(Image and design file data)
Segment Open

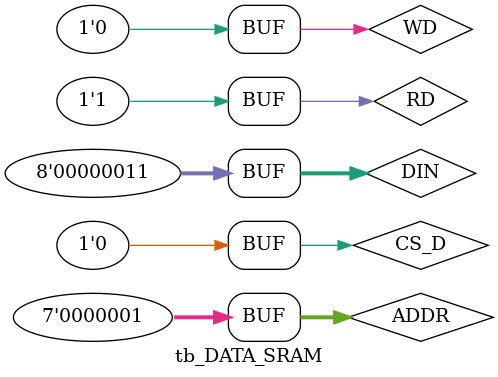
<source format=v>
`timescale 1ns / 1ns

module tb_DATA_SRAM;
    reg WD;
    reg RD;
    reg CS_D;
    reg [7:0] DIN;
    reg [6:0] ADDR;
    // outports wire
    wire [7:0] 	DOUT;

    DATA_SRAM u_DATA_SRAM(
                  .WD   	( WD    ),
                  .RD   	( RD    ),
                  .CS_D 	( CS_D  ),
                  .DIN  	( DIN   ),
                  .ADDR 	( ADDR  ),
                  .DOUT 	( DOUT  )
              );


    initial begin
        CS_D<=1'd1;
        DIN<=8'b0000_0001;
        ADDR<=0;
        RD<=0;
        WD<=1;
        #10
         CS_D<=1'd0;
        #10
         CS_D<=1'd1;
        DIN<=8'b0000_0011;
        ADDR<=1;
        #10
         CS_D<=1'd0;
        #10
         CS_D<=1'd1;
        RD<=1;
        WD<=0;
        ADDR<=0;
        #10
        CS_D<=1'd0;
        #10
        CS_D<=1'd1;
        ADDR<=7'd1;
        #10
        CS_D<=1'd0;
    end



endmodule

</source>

Segment Closed
Segment Open

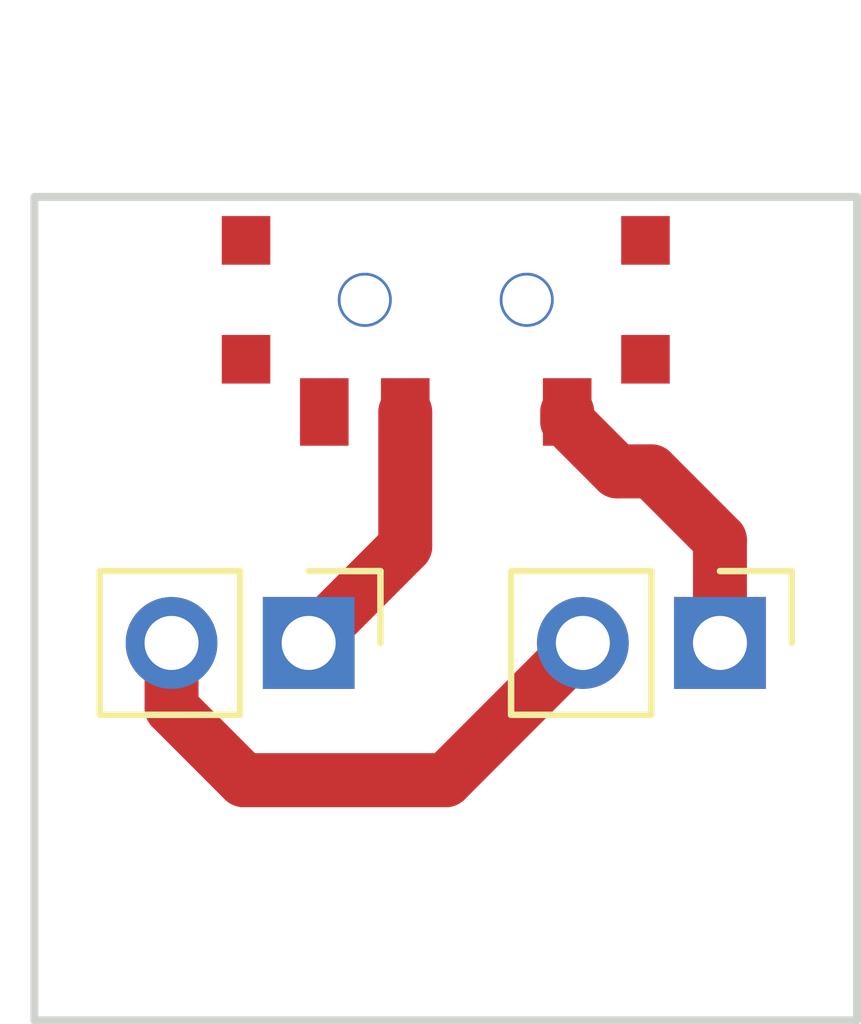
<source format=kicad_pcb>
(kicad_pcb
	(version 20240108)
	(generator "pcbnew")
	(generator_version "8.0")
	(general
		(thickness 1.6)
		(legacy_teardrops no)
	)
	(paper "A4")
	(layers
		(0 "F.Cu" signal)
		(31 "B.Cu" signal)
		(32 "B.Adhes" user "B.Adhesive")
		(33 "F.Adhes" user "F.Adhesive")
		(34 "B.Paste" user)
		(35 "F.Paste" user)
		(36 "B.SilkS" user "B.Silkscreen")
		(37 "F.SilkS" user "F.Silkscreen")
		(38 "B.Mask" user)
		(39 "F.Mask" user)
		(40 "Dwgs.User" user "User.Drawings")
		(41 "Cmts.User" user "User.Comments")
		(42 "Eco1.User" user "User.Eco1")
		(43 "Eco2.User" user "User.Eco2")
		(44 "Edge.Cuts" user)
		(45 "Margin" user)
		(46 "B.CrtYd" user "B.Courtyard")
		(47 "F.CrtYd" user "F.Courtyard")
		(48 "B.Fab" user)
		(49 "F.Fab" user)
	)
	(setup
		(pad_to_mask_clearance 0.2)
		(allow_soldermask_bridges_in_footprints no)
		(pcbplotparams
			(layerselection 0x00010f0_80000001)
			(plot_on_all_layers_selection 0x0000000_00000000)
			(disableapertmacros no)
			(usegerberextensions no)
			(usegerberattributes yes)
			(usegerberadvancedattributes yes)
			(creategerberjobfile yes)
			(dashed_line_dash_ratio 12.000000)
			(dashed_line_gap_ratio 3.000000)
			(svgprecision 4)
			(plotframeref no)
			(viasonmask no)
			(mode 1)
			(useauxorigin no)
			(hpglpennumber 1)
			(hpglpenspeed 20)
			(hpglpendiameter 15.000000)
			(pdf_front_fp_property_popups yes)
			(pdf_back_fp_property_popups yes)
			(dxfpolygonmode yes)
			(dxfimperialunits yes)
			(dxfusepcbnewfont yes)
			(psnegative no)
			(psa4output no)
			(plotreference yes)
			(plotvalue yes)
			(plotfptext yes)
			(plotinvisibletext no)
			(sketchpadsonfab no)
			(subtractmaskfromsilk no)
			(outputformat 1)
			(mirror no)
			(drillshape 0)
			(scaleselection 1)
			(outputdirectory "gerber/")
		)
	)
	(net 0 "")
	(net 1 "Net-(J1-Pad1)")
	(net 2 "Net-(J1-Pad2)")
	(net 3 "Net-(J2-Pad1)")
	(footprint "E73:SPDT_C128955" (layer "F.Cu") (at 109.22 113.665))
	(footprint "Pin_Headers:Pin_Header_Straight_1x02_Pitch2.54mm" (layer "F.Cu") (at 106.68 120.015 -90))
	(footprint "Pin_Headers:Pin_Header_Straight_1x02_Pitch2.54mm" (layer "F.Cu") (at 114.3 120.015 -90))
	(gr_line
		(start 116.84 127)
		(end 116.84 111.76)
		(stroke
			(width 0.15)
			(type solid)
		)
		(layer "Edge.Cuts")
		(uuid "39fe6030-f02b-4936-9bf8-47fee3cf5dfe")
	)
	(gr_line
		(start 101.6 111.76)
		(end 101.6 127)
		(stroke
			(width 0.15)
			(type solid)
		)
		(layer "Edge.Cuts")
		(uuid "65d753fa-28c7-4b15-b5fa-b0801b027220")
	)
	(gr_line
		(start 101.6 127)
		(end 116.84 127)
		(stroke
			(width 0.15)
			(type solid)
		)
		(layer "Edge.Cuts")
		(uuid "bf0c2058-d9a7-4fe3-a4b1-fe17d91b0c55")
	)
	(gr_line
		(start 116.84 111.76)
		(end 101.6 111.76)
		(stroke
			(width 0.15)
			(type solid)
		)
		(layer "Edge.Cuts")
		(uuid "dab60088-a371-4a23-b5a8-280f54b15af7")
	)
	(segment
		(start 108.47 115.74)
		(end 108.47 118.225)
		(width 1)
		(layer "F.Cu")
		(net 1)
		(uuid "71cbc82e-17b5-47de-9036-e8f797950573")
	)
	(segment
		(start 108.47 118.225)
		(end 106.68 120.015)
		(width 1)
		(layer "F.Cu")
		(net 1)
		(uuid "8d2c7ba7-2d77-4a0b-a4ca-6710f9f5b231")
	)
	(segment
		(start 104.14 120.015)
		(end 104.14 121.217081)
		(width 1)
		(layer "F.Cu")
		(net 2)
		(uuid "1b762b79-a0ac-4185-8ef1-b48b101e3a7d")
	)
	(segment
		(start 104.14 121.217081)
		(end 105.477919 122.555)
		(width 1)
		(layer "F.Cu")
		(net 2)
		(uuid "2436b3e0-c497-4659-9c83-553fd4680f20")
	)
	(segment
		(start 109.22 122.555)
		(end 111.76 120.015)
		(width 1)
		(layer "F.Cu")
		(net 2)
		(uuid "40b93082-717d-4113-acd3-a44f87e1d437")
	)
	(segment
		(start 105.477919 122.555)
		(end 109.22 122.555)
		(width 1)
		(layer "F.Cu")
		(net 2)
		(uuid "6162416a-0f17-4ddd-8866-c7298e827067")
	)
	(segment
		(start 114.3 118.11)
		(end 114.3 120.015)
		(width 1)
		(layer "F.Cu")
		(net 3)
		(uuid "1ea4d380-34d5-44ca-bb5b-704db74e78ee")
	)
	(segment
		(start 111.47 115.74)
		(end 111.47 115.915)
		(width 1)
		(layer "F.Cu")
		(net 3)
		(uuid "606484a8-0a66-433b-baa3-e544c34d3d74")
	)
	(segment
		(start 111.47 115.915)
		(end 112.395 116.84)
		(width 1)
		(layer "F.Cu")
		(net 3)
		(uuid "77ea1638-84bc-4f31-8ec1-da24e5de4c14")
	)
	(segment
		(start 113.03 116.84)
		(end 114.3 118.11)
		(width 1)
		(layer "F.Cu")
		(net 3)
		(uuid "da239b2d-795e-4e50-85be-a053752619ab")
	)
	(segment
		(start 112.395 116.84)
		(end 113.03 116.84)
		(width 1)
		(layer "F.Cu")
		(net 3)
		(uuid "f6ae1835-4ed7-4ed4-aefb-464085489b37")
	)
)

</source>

Segment Closed

* [REQUIREMENT] Return every line of the preceding records in which the word "source" appears.

* [RESPONSE FOR THIS EXERCISE]
<source format=v>
</source>
<source format=kicad_pcb>
</source>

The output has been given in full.